Is Russia regrouping for renewed cyberwar?

Nezalezhnosti square in Kiev

As the second year of the Russian war in Ukraine commences, a detailed survey of the cyberattacks used during the first year of the war, and especially new developments we have observed in recent months, provide hints of what the future of this hybrid war may hold.

Since the start of the war, Russia has deployed at least nine new wiper families and two types of ransomware against more than 100 government and private sector Ukrainian organizations. Strong cyber defense partnerships between the public and private sector, and Ukrainian preparedness and resilience, has successfully defended against most of these attacks, but Russian activity continues.

In 2023, Russia has stepped up its espionage attacks, targeting organizations in at least 17 European nations, mostly government agencies.

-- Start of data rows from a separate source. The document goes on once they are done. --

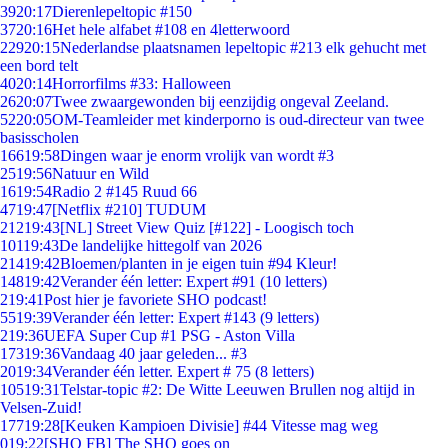
39
20:17
Dierenlepeltopic #150
37
20:16
Het hele alfabet #108 en 4letterwoord
229
20:15
Nederlandse plaatsnamen lepeltopic #213 elk gehucht met
een bord telt
40
20:14
Horrorfilms #33: Halloween
26
20:07
Twee zwaargewonden bij eenzijdig ongeval Zeeland.
52
20:05
OM-Teamleider met kinderporno is oud-directeur van twee
basisscholen
166
19:58
Dingen waar je enorm vrolijk van wordt #3
25
19:56
Natuur en Wild
16
19:54
Radio 2 #145 Ruud 66
47
19:47
[Netflix #210] TUDUM
212
19:43
[NL] Street View Quiz [#122] - Loogisch toch
101
19:43
De landelijke hittegolf van 2026
214
19:42
Bloemen/planten in je eigen tuin #94 Kleur!
148
19:42
Verander één letter: Expert #91 (10 letters)
2
19:41
Post hier je favoriete SHO podcast!
55
19:39
Verander één letter: Expert #143 (9 letters)
2
19:36
UEFA Super Cup #1 PSG - Aston Villa
173
19:36
Vandaag 40 jaar geleden... #3
20
19:34
Verander één letter. Expert # 75 (8 letters)
105
19:31
Telstar-topic #2: De Witte Leeuwen Brullen nog altijd in
Velsen-Zuid!
177
19:28
[Keuken Kampioen Divisie] #44 Vitesse mag weg
0
19:22
[SHO FB] The SHO goes on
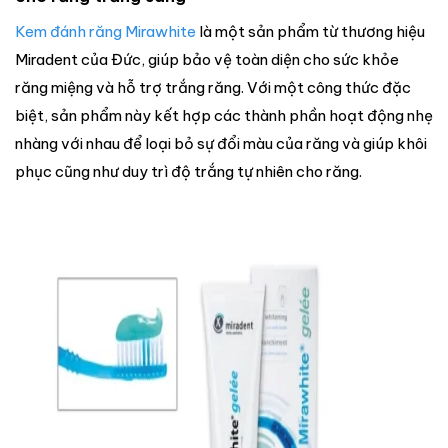
Kem đánh răng Mirawhite
là một sản phẩm từ thương hiệu
Miradent của Đức, giúp bảo vệ toàn diện cho sức khỏe
răng miệng và hỗ trợ trắng răng. Với một công thức đặc
biệt, sản phẩm này kết hợp các thành phần hoạt động nhẹ
nhàng với nhau để loại bỏ sự đổi màu của răng và giúp khôi
phục cũng như duy trì độ trắng tự nhiên cho răng.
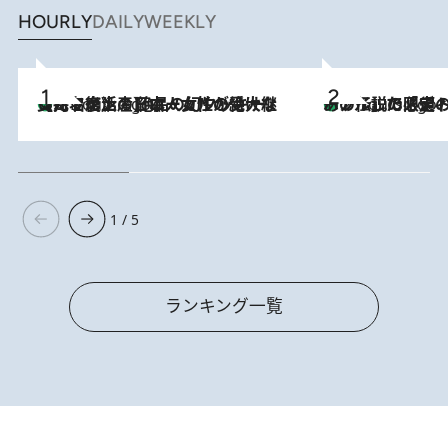
HOURLY
DAILY
WEEKLY
【ハワイ土産】ローカルの絶大な支持で復活！ 絶品の幻クッキー《元ファンの日本人女性が受け継いだ名店》
2 Hours Ago
あの伝説の限定トートも！ リニューアルした「ディーン＆
2 Hours Ago
1 / 5
ランキング一覧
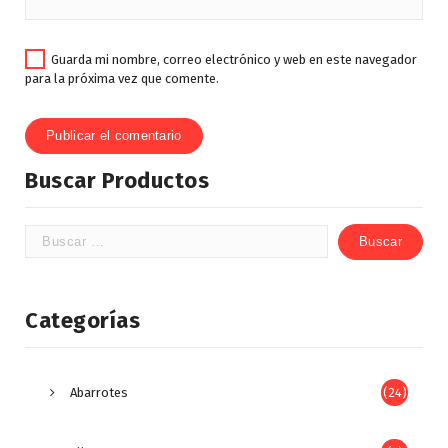
Guarda mi nombre, correo electrónico y web en este navegador
para la próxima vez que comente.
Buscar Productos
Categorías
Abarrotes
(24)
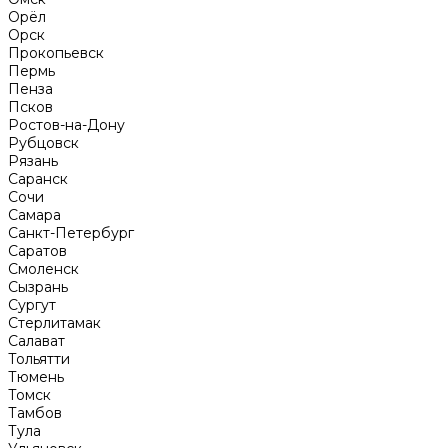
Орёл
Орск
Прокопьевск
Пермь
Пенза
Псков
Ростов-на-Дону
Рубцовск
Рязань
Саранск
Сочи
Самара
Санкт-Петербург
Саратов
Смоленск
Сызрань
Сургут
Стерлитамак
Салават
Тольятти
Тюмень
Томск
Тамбов
Тула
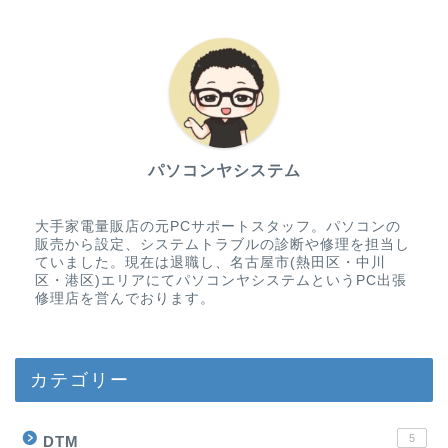
パソコンヤシステム
大手家電量販店の元PCサポートスタッフ。パソコンの
販売から設定、システムトラブルの診断や修理を担当し
ていました。現在は退職し、名古屋市(熱田区・中川
区・港区)エリアにてパソコンヤシステムというPC出張
修理店を営んでおります。
カテゴリー
5
DTM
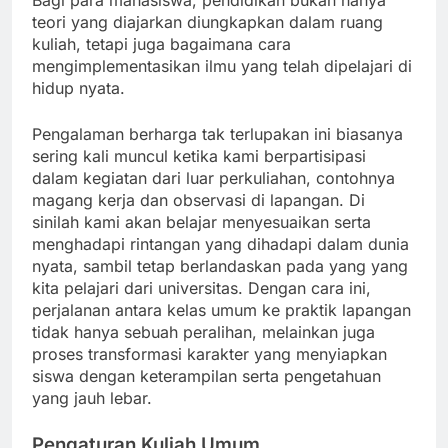
Bagi para mahasiswa, pendidikan bukan hanya
teori yang diajarkan diungkapkan dalam ruang
kuliah, tetapi juga bagaimana cara
mengimplementasikan ilmu yang telah dipelajari di
hidup nyata.
Pengalaman berharga tak terlupakan ini biasanya
sering kali muncul ketika kami berpartisipasi
dalam kegiatan dari luar perkuliahan, contohnya
magang kerja dan observasi di lapangan. Di
sinilah kami akan belajar menyesuaikan serta
menghadapi rintangan yang dihadapi dalam dunia
nyata, sambil tetap berlandaskan pada yang yang
kita pelajari dari universitas. Dengan cara ini,
perjalanan antara kelas umum ke praktik lapangan
tidak hanya sebuah peralihan, melainkan juga
proses transformasi karakter yang menyiapkan
siswa dengan keterampilan serta pengetahuan
yang jauh lebar.
Pengaturan Kuliah Umum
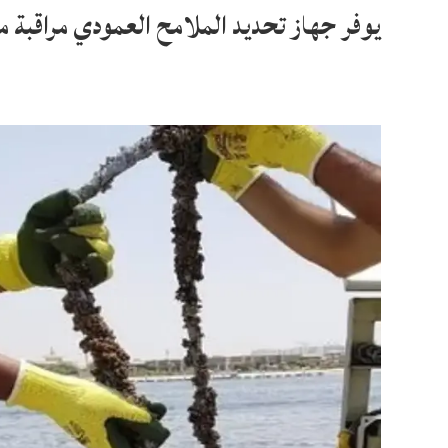
يوفر جهاز تحديد الملامح العمودي مراقبة مس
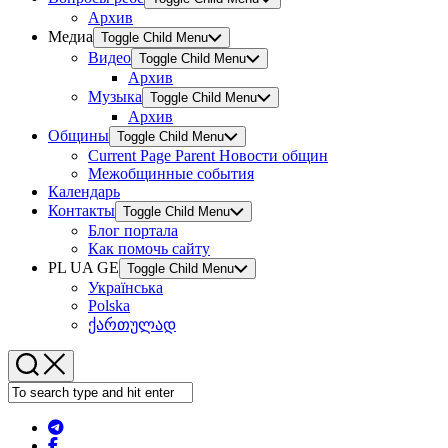
Архив
Медиа
Toggle Child Menu
Видео
Toggle Child Menu
Архив
Музыка
Toggle Child Menu
Архив
Общины
Toggle Child Menu
Current Page Parent
Новости общин
Межобщинные события
Календарь
Контакты
Toggle Child Menu
Блог портала
Как помочь сайту
PL UA GE
Toggle Child Menu
Українська
Polska
ქართულად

Wiper attacks continue in Ukraine.

We also continue to monitor for the development and deployment of new ransomware variants. As of late November 2022, Microsoft and other security firms identified a new form of ransomware, called “Sullivan”, deployed against Ukrainian targets, in addition to the “Prestige” ransomware Russia deployed in Ukraine and Poland in October 2022. Our analysis suggests that Russia will continue to conduct espionage attacks against Ukraine and Ukraine’s partners, and destructive attacks within and potentially outside Ukraine as was done with Prestige.

The Russian hybrid offensive has also included sophisticated influence operations. For example, Moscow’s propaganda machine has recently taken aim at Ukrainian refugee populations across Europe, trying to convince them that they could be deported and conscripted into the Ukrainian military.

Russia-aligned influence operations have also recently heightened tensions in Moldova. Russian media promoted protests supported by a pro-Russia political party encouraging citizens to demand the government pay for winter energy bills. Another Russia-aligned campaign called “Moldova Leaks” published alleged leaks from Moldovan politicians, just one of a number of hack-and-leak operations aimed at sowing distrust between European citizens and their governments.

These are a few of the insights in a new Microsoft Threat Intelligence report on Russian activity, available here. The report highlights some other important broad trends.

First, Moscow’s hybrid war in Ukraine has not gone to plan. Robust engagement by Ukrainian and international network defenders and a Ukrainian population hardened against Russian propaganda efforts have denied the Kremlin the quick victory it expected.

Second, Russian cyberthreat activity has adjusted its targeting and techniques, expanding their accesses in support of intelligence gathering on Ukraine and supporting nations’ civilian and military assets, and prepositioning for destructive attacks in Ukraine and possibly beyond. The development of new forms of ransomware is an example of this but others include using social media to market backdoored, pirated software to Ukrainian audiences that then enables initial access to organizations, and spearphishing campaigns targeting vulnerable on-premise servers in government, IT and disaster response organizations in Europe. Third, there are no geographical boundaries off limits to attempted Russian attacks. Cyberthreat actors with known or suspected ties to Russia’s intelligence services have attempted to gain initial access to government and defense-related organizations not only in Central and Eastern Europe but also in the Americas.

We share this information to prepare our customers and the global community for the spillover risk posed by recent targeting and make recommendations for hardening digital defenses. Microsoft is proud to have supported Ukraine’s digital defense since the start of the Russian invasion and the company’s entire threat intelligence community remains committed to detecting, assessing and protecting against Russian cyberattacks and online provocations as the conflict enters its second year.